Calculate the derivative of a vector

Question

I have the following function (Viviani\'s curve):

Phi     = @(t)[ cos(t)^2, cos(t)*sin(t), sin(t) ]

Just a check that it\'s valid:

Answer 1

For the sake of completeness, the numerical solution without using any additional toolboxes:

N = 999;
t = linspace(0,2*pi,N+1);
Phi = [cos(t); cos(t).*sin(t); sin(t)];
dPhi = gradient(Phi,2*pi/N)

For non-uniformly spaced argument vectors, the second parameter of gradient is defined by a spacing vector instead of a scalar. (time or angle vector is appropriate) - in this case it is obviously necessary to split up the dimensions. (Though I don't know why.)

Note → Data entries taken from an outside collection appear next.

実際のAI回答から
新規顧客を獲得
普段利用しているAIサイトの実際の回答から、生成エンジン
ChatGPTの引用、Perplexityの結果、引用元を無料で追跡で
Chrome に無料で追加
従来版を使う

So alternatively, though not necessary:

dX = gradient(Phi(1,:),t);
dY = gradient(Phi(2,:),t);
dZ = gradient(Phi(3,:),t);
dPhi = [dX; dY; dZ];

Answer 2

Here are three ways you can accomplish this. The first uses subs, the second uses a symfun, and the third uses complex step differentiation:

% Using subs
syms t
Phi = [cos(t) cos(t).*sin(t) sin(t)];
Phi_d2 = diff(Phi,t)
double(subs(Phi_d2,t,0))

% Using symfun
syms t
Phi(t) = [cos(t) cos(t).*sin(t) sin(t)];
Phi_d2 = diff(Phi,t)
double(Phi_d2(0))

% Using complex step differentiation
Phi = @(t)[cos(t) cos(t).*sin(t) sin(t)];
h = 2^-28;
cdiff = @(f,x)imag(f(x(:)+1i*h))/h;
Phi_d2 = cdiff(Phi,0)

You can find a function for performing first- and second-order complex step differentiation on my GitHub: cdiff. Note that complex step differentiation won't work well for higher order derivatives. It's best when one only has a non-differentiable function or needs fast numerical first derivatives.